Generally, the doctrine of qualified immunity shields law enforcement agents acting in their official capacity from suits for damages unless their actions violate clearly established rights that an “objectively reasonable” agent would have known. The “objective reasonableness” test is satisfied if other agents of reasonable competence could disagree on the legality of the offending agent’s actions. One readily appreciates how vague the test really is, as well as how easy it is to produce testimony from other agents that benefits the offending agent. To summarize, the focus is on whether a reasonable agent could have believed his actions were lawful in light of the prevailing law and the information available to him.

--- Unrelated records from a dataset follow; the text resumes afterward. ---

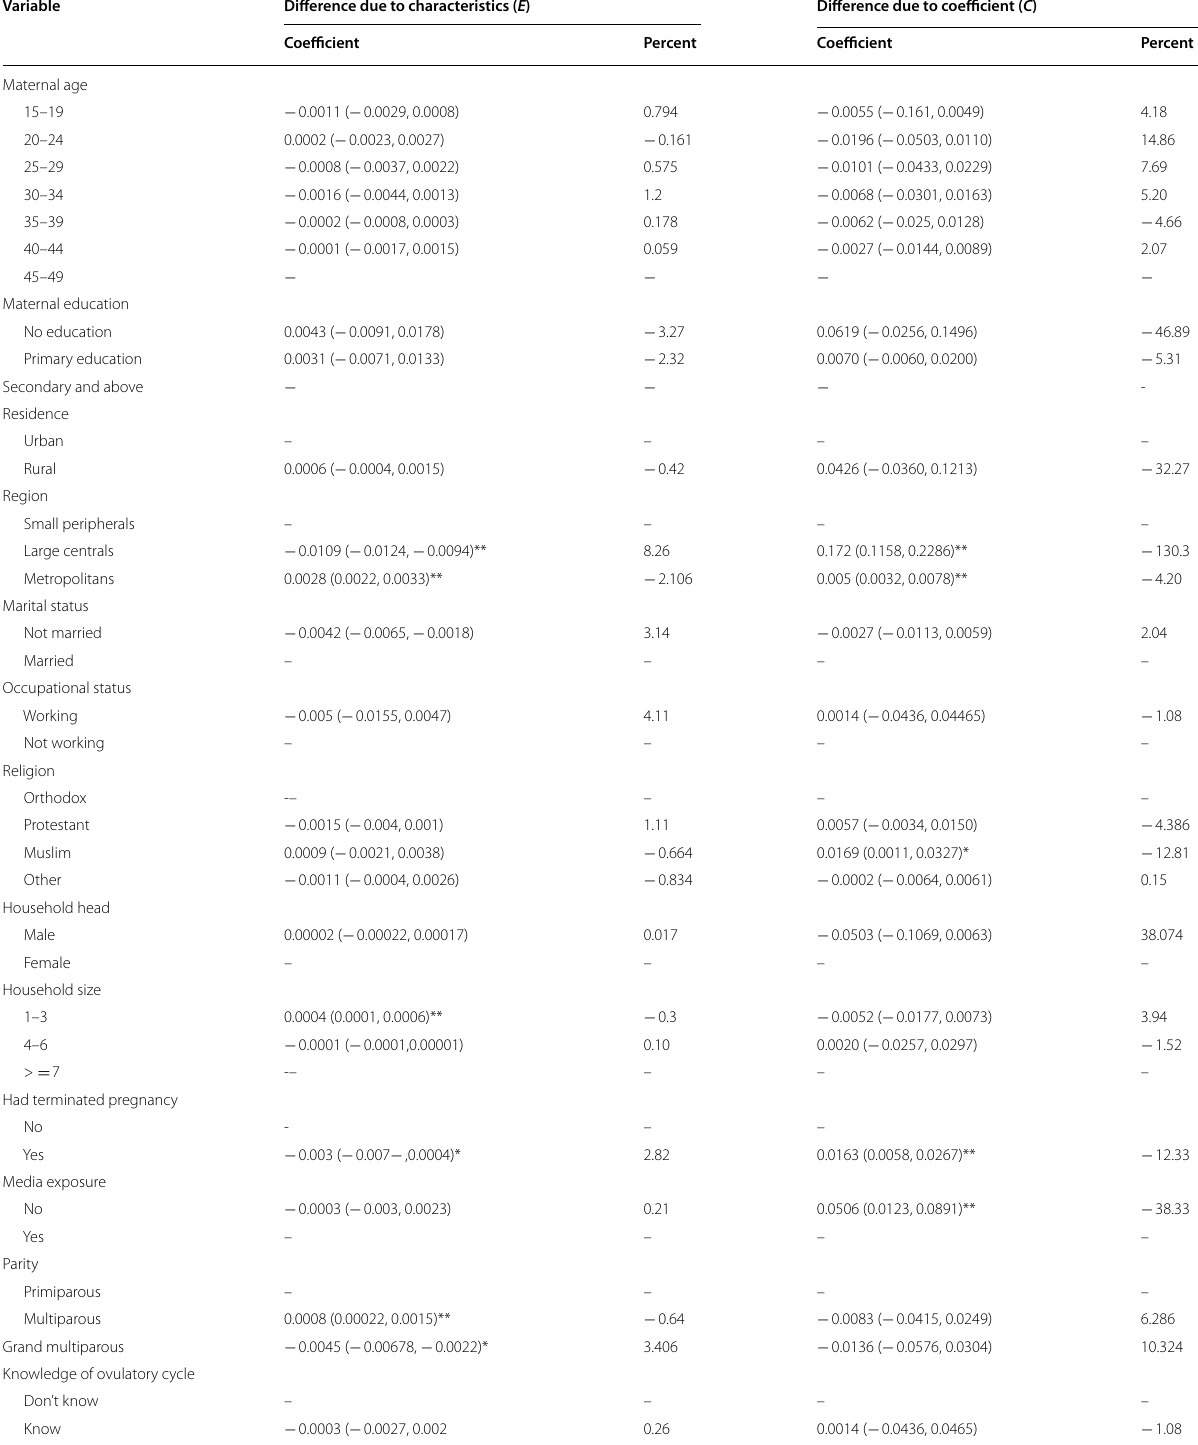
Table 4 The detailed decomposition analysis of the change in unintended pregnancy among reproductive-age women in Ethiopia from 2000 to 2016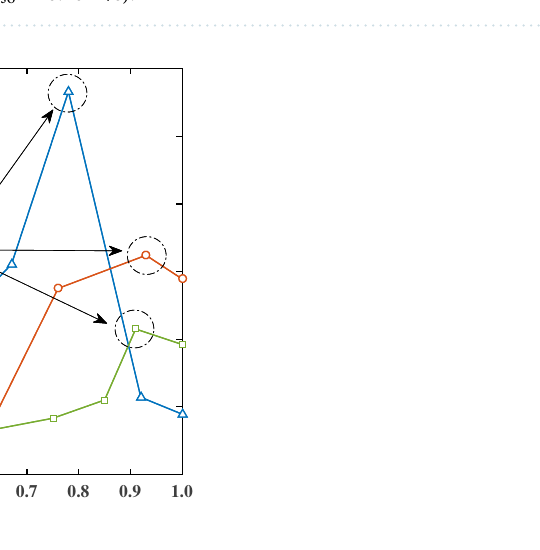
Figure 6. Scaled pressure drop as function of the oil holdup α o for three different total superficial velocities. The phase inversion occurs at an oil holdup between 0.75 and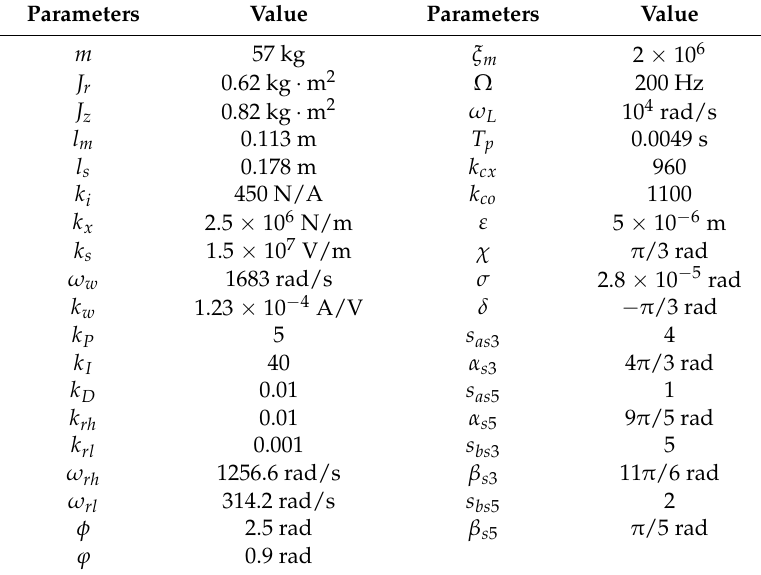
Table 1. Parameters of the AMB system with the proposed control approach. Parameters Value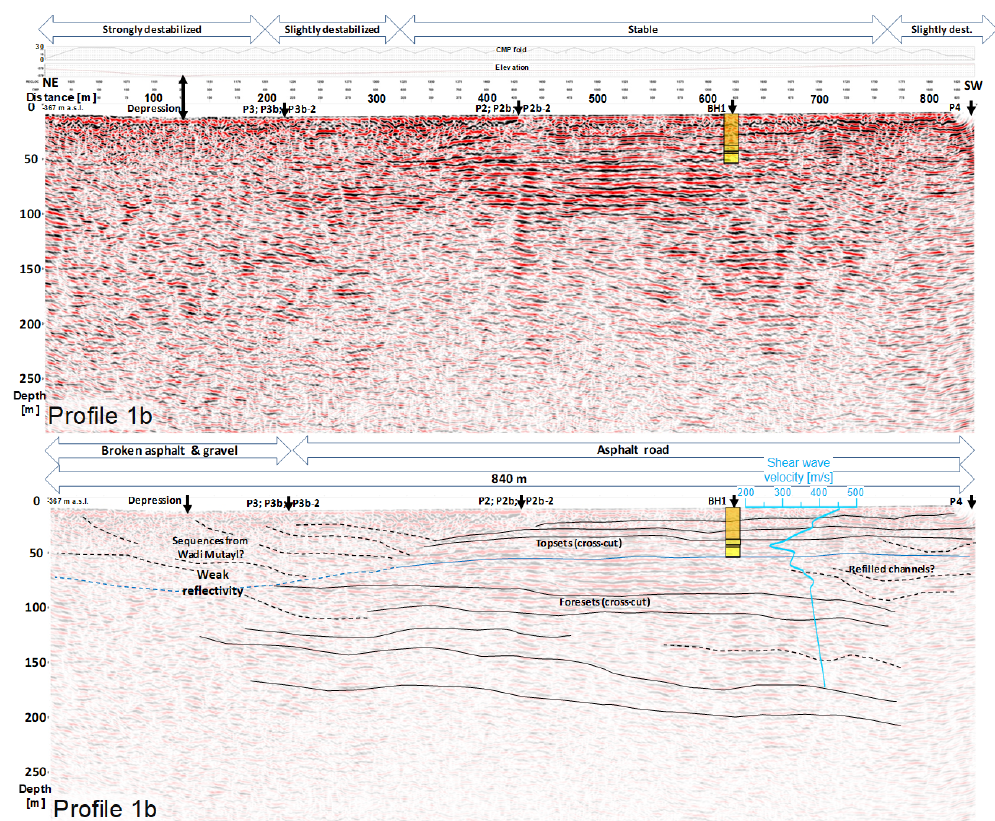
Figure 8. Resulting depth section of profile 1b after post stack FD time migration (a) and interpretation of the main structure elements (b) . Arrow bars at the top of the upper image denote the surface instability/stability as observed along the profile, while arrow bars below denote the road surface situation along the profile and the profile length. Black arrows at the top indicate joints with the crossing profiles. The lithology of borehole BH1 is projected from 10m distance perpendicularly into the profile. The interpreted top of the silt and clay layer in BH1 is shown as the blue line along the profile, since it is the first layer detected at depth that is prone to subrosion. Also shown is the 1-D shear wave velocity–depth function derived from seismic data in this area; this function was used for time-to-depth conversion of all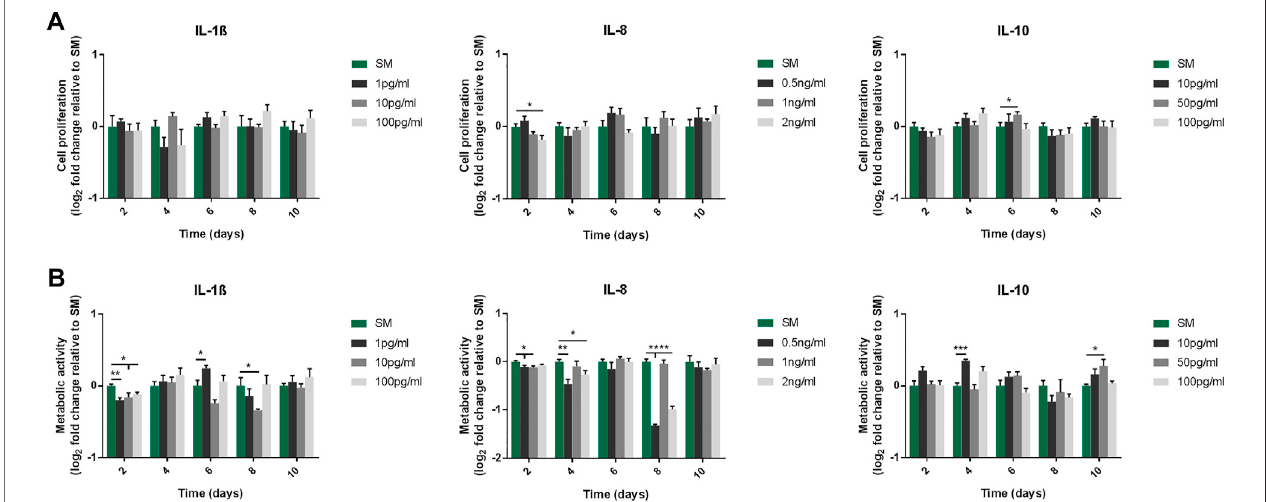
FIGURE 1 | Proliferative capacity (A) and metabolic activity (B) of MSC cultures following exposure to IL-1 β , IL-8 and IL-10 for 10 days. (A) Proliferative capacity measuredbycellcounts. Dosesused were1/10/100 pg/mlforIL-1 β , 0.5/1/2 ng/mlforIL-8, and 10/50/100 pg/mlfor IL-10.Datashown aslog 2 foldchangecompared to SM control condition. Error bars represent SEM. n = 4, * p < 0.05, ** p < 0.01, *** p < 0.001, **** p < 0.0001.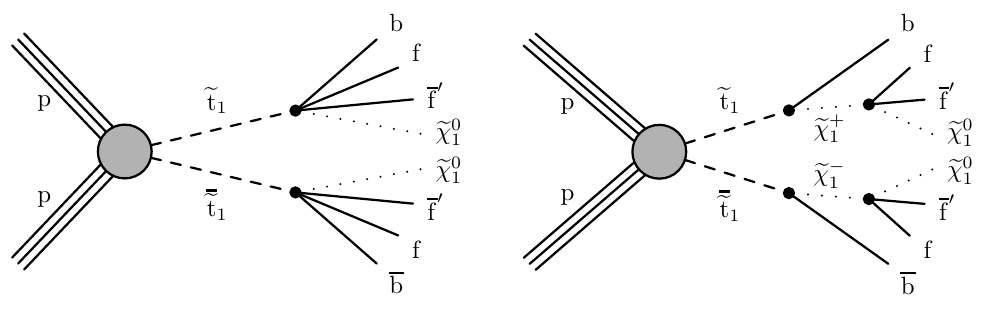
Figure 1 . Top squark pair production at the LHC with four-body (left) or chargino-mediated (right)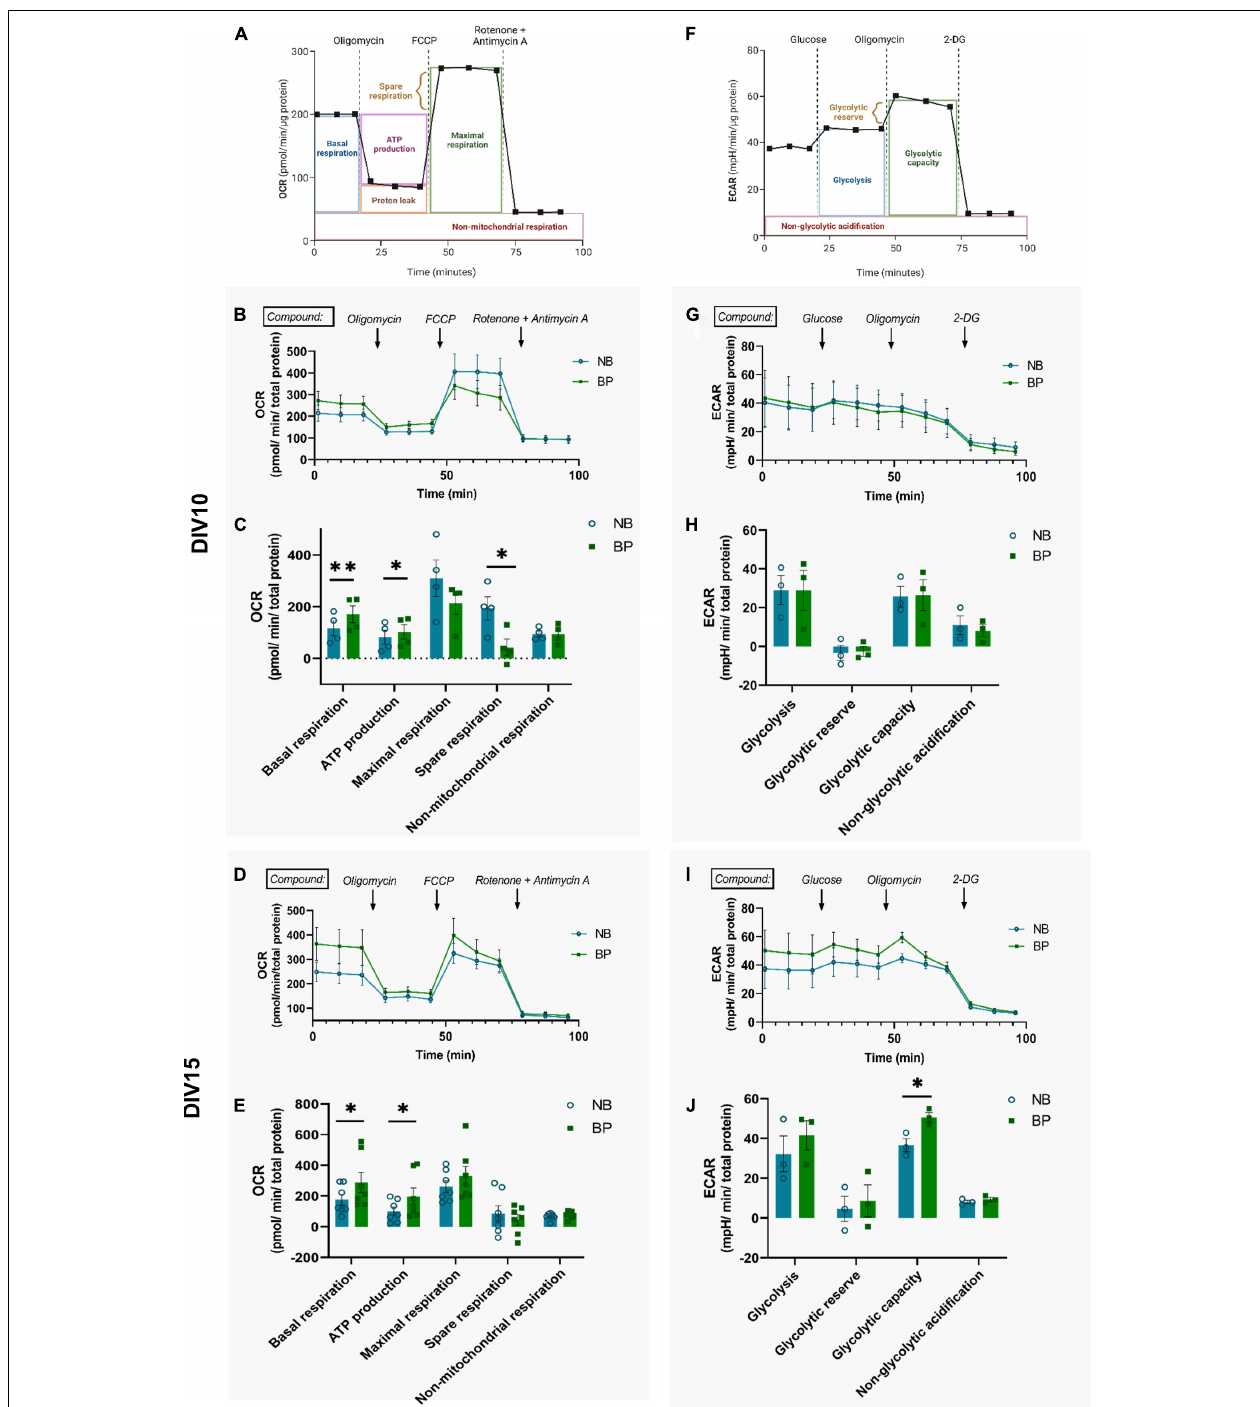
FIGURE 3 | Mouse neurons maintained in BP medium present increased OxPhos activity. Representative graphs and measure parameters of oxygen consumption rate (OCR) (A) and extracellular acidification rate (ECAR) (F) . Time-course OCR graphs of NB and BP neurons at DIV10 (B) and DIV15 (D) . Quantification of basal respiration, ATP production on response to oligomycin, maximal and spare respiration on response to FCCP, and non-mitochondrial respiration on response to rotenone and antimycin A in NB and BP neurons at DIV10 (C) and DIV15 (E) ( n = 4–7 biological experiments). Time-course ECAR graphs of NB and BP neurons at DIV10 (G) and DIV15 (I) . Quantification of NB and BP neurons showing glycolysis after glucose stimulus, glycolytic reserve, and capacity after inhibition of mitochondrial respiration through oligomycin and non-glycolytic acidification after 2-Deoxy- D -glucose (2-DG), an analogue of glucose that inhibits glycolysis at DIV10 (H) and DIV15 (J) ( n = 3 biological experiments). All bar graphs show means ± SEM, determined using the two-sided unpaired student’s t -test, ∗ p < 0.05; ∗∗ p < 0.01.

The other two commonly introduced reasons for applying qualified immunity are straightforward: (1) proof that it was not clear to the law enforcement agent that the conduct complained of violated a statute or constitutional right; and (2) proof that it was not clear to the law enforcement agent that the conduct complained of was permitted pursuant to an exception to the rule. Each of these defenses focuses upon the scope of the law enforcement agent’s knowledge of the relevant statutes and constitutional rights at the time of the complained act, and it can be extremely difficult to have a law enforcement agent admit that he knowingly violated the law. Instead, circumstantial evidence will be needed to effectively undermine the credibility of the witness.

An analysis of the claim of negligent hiring, training and supervision demonstrates how difficult it is for a plaintiff to meet the burden of proof and successfully prosecute the claim. The Supreme Court has established a three-part test to determine municipal liability: Plaintiff must prove that (i) the policymaker (e.g., police chief, chief fire marshal, agency director) knows ‘to a moral certainty’ that the employees subject to his direction and control will confront a certain situation; (ii) the situation either presents the employee with a difficult choice of the sort that training and supervision will make less difficult, or that there is a history of employees mishandling the situation; and (iii) the conduct complained of deprives one of a constitutional right.

In conclusion, given the fact that law enforcement agents are afforded broad protection in the course of investigating and administering criminal or civil matters, only the most egregious conduct (e.g., excessive force or denial of medical attention) qualifies for consideration when pursuing a claim for damages arising from due process violations or for negligent hiring, training and supervision.